(Text shown)
══════════════════════════════
Re: [PERFORM] Performace Optimization for Dummies

2006-09-28 Thread Merlin Moncure

On 9/28/06, Carlo Stonebanks [EMAIL PROTECTED] wrote:

The deduplication process requires so many programmed procedures that it
runs on the client. Most of the de-dupe lookups are not straight lookups,
but calculated ones emplying fuzzy logic. This is because we cannot dictate
the format of our input data and must deduplicate with what we get.

This was one of the reasons why I went with PostgreSQL in the first place,
because of the server-side programming options. However, I saw incredible
performance hits when running processes on the server and I partially
abandoned the idea (some custom-buiilt name-comparison functions still run
on the server).


imo, the key to high performance big data movements in postgresql is
mastering sql and pl/pgsql, especially the latter.  once you get good
at it, your net time of copy+plpgsql is going to be less than
insert+tcl.

merlin

---(end of broadcast)---
TIP 2: Don't 'kill -9' the postmaster


Re: [PERFORM] Performace Optimization for Dummies

2006-09-28 Thread Carlo Stonebanks
Lots of great info here, I will see what applies to my situation. However, I 
don't see bulk inserts of the tables working, because all of the tables need 
to be refreshed as values to deduplicate and match will change with every 
row added. In order for this to work, i would have to write queries against 
the hash tables. This is where something like MySQL's in-memory tables would 
have come in handy...
══════════════════════════════
(Extracted data)
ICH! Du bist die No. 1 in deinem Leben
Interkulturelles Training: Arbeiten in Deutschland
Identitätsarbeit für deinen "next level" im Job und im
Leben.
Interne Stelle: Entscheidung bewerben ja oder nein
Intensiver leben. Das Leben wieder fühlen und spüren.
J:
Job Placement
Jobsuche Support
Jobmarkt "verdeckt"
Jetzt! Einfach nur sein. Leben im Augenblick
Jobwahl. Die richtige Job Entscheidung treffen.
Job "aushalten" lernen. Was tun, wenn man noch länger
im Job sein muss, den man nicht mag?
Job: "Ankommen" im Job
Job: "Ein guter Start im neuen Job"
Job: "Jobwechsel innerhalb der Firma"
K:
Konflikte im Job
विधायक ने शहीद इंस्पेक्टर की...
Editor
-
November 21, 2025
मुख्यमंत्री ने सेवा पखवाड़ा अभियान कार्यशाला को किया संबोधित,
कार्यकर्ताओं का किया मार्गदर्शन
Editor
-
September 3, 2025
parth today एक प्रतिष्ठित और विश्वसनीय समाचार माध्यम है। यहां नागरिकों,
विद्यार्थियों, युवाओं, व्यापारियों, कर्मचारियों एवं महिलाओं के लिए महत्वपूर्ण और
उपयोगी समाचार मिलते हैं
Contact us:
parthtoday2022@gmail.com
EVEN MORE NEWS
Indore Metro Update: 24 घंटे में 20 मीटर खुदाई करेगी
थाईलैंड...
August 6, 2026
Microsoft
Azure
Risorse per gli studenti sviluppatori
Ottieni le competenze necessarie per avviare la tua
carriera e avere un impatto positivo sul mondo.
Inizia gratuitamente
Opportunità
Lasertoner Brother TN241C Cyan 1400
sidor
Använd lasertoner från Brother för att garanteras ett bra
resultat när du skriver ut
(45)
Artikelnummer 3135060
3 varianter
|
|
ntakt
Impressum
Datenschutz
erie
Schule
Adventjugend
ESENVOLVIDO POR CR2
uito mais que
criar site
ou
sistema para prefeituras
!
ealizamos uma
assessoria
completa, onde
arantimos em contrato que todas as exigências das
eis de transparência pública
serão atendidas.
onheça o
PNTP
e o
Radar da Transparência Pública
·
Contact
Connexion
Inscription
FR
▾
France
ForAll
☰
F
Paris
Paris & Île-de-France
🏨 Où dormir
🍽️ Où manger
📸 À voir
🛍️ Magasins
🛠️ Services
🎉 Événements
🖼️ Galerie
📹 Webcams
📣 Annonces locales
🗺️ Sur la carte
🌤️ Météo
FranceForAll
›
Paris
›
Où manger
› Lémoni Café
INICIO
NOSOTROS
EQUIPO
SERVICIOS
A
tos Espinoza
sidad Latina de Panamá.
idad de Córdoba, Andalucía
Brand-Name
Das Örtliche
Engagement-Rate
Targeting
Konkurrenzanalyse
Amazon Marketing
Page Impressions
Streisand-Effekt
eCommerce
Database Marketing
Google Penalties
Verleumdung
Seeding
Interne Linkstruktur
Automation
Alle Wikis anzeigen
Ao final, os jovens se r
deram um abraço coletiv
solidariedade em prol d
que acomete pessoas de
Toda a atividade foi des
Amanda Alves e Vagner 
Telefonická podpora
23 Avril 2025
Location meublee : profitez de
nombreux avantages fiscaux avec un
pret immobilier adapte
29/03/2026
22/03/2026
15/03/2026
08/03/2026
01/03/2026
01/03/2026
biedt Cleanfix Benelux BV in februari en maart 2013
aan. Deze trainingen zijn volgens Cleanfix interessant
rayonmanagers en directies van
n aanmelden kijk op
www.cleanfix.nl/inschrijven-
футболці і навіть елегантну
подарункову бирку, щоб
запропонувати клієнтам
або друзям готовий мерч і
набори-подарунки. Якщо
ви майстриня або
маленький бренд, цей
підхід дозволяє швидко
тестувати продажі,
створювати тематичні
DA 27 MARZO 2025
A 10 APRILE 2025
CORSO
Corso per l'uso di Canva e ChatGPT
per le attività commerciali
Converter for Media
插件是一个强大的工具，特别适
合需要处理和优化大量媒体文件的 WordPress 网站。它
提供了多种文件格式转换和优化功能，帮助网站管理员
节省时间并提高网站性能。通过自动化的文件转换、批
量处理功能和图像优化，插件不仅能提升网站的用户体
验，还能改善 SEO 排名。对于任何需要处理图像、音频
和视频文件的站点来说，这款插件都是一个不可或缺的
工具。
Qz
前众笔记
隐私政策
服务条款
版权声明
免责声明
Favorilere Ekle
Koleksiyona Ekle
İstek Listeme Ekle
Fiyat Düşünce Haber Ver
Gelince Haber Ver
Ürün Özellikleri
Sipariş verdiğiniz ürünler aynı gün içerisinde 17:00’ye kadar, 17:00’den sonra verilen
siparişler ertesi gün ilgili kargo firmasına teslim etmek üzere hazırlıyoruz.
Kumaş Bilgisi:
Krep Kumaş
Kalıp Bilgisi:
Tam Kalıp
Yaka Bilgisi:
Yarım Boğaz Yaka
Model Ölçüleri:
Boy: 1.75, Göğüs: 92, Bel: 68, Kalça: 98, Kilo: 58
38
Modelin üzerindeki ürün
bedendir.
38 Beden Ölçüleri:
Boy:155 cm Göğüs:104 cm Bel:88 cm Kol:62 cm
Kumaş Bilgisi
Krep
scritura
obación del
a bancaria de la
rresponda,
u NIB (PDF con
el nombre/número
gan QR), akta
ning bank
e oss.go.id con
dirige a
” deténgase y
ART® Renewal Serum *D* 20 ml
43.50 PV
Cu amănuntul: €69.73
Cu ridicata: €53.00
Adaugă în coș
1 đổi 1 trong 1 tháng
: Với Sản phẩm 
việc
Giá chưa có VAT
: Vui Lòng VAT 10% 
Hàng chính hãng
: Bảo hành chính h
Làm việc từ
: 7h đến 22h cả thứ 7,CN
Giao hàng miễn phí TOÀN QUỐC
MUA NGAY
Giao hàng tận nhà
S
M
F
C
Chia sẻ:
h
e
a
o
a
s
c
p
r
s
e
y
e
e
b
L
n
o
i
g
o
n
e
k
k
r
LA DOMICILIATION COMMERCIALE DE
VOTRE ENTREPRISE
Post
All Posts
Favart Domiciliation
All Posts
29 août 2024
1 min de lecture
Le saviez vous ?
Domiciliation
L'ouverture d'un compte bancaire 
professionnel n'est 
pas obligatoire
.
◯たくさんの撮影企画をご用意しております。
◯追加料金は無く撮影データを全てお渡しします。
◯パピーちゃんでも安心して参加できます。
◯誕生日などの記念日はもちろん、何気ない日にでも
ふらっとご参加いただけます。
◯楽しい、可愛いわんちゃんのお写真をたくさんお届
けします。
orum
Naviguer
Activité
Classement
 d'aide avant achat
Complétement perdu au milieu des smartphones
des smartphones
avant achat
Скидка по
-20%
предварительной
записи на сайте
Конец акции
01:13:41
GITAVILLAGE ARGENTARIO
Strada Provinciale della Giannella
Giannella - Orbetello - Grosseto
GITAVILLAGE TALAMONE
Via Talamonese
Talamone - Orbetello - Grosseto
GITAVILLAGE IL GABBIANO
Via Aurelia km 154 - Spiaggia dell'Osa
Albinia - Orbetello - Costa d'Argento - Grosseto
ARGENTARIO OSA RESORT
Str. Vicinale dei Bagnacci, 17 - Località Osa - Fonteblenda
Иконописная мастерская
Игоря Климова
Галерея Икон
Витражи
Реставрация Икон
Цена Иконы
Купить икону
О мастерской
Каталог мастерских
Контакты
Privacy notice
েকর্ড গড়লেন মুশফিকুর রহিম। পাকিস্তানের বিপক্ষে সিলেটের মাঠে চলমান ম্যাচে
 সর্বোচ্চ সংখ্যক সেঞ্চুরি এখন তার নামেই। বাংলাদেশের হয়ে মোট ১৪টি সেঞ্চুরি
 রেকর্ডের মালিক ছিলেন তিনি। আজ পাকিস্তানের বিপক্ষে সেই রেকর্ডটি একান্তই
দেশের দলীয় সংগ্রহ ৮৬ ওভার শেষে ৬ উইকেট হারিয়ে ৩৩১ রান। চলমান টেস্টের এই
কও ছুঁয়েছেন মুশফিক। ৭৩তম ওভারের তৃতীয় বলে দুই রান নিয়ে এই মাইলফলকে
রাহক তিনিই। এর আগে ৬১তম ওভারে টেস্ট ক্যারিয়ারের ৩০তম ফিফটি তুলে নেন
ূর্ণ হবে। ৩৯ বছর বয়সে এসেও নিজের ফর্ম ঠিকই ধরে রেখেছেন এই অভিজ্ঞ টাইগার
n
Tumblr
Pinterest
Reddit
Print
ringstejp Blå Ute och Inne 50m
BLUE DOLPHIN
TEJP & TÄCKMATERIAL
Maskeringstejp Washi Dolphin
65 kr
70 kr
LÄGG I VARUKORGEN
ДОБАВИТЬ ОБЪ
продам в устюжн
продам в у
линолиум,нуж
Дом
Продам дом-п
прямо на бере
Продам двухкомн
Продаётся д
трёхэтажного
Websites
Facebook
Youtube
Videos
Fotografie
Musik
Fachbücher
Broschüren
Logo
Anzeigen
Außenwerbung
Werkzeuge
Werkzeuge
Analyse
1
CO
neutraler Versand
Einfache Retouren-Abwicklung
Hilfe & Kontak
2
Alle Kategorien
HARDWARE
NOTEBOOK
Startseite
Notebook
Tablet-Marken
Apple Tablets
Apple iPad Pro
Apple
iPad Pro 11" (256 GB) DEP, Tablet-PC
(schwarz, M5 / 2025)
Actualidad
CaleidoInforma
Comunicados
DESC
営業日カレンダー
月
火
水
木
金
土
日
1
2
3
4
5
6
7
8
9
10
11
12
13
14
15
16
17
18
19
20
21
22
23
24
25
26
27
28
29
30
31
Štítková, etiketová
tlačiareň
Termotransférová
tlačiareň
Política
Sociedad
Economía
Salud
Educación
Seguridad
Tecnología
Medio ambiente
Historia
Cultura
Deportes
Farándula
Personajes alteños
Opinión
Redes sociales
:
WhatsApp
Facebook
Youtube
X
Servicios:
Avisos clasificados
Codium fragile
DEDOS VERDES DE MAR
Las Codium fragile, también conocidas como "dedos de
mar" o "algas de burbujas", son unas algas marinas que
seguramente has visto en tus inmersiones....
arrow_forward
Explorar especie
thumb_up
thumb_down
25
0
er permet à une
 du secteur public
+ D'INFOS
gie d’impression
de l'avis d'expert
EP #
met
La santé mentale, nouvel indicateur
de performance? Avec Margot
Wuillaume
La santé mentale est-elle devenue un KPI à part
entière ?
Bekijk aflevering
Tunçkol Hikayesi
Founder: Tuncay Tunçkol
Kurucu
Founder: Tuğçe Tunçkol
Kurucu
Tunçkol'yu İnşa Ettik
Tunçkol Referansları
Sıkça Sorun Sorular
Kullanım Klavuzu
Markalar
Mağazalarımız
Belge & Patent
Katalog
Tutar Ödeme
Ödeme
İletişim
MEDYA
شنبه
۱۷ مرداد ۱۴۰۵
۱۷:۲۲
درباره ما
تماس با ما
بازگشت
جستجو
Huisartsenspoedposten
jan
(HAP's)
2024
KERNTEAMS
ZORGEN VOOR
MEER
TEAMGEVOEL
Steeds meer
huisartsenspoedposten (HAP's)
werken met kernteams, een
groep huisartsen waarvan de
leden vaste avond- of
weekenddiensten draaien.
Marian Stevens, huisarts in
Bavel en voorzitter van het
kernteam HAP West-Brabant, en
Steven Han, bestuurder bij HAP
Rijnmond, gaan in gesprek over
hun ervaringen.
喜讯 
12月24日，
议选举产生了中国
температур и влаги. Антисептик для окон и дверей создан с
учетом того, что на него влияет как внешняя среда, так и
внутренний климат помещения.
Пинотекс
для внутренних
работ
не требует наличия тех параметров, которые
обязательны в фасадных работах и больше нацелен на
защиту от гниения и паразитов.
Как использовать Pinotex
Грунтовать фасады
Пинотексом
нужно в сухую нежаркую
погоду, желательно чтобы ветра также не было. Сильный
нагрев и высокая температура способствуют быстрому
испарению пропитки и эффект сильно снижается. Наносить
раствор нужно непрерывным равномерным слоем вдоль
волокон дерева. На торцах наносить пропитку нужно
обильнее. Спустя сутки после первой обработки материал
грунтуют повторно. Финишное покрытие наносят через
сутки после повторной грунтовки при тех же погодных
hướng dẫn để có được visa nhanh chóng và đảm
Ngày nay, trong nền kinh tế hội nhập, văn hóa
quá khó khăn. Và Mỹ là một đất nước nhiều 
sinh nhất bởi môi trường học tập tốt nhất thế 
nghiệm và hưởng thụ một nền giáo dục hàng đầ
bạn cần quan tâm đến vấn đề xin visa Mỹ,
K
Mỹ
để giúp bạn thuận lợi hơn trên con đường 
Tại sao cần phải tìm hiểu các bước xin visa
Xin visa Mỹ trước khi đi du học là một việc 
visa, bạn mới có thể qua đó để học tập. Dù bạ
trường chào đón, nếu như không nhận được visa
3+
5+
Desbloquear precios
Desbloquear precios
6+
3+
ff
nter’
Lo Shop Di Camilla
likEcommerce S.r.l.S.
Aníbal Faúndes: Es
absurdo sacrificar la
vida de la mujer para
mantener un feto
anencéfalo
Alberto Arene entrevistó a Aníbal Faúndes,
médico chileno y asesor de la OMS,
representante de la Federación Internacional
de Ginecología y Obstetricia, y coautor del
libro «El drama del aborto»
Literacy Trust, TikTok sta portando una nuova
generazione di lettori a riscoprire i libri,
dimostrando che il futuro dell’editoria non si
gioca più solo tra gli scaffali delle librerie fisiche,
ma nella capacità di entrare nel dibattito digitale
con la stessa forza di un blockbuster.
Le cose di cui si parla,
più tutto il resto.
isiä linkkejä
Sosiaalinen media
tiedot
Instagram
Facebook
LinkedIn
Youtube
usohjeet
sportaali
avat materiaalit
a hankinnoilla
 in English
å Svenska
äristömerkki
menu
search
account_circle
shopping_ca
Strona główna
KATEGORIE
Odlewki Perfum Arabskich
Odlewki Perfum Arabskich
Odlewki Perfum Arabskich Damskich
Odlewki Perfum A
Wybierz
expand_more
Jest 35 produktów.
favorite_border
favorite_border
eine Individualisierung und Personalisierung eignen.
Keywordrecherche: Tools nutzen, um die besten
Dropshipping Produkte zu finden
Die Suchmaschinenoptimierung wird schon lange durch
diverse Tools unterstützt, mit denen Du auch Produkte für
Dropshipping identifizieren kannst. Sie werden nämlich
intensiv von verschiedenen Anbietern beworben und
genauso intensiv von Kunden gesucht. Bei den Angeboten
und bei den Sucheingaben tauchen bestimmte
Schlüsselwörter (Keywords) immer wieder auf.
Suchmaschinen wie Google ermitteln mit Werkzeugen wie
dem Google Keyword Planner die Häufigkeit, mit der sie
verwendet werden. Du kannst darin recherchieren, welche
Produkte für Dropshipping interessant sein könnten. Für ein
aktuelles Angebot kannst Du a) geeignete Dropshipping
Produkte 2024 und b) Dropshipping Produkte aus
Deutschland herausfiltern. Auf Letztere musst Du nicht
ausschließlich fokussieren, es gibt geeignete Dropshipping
══════════════════════════════
(Directions)
1. Set down the stretch of the thread from "imo, the key" through "insert+tcl.".
2. In the thread, what does Merlin Moncure name as the key to high performance big data movements in PostgreSQL?
3. For each statement, answer yes or no according to the thread, quoting the words that decide it.
(a) Merlin Moncure says that once you get good at it, copy+plpgsql will take less net time than insert+tcl.
(b) Carlo Stonebanks expects bulk inserts of the tables to work in his situation.
(c) Carlo Stonebanks says his team can dictate the format of its input data.
Use only the thread for your answers.

(Responses for each task)
1.
imo, the key to high performance big data movements in postgresql is
mastering sql and pl/pgsql, especially the latter.  once you get good
at it, your net time of copy+plpgsql is going to be less than
insert+tcl.

2. Mastering SQL and PL/pgSQL, especially PL/pgSQL.

3.
(a) Yes: "once you get good at it, your net time of copy+plpgsql is going to be less than insert+tcl"
(b) No: "I don't see bulk inserts of the tables working"
(c) No: "we cannot dictate the format of our input data"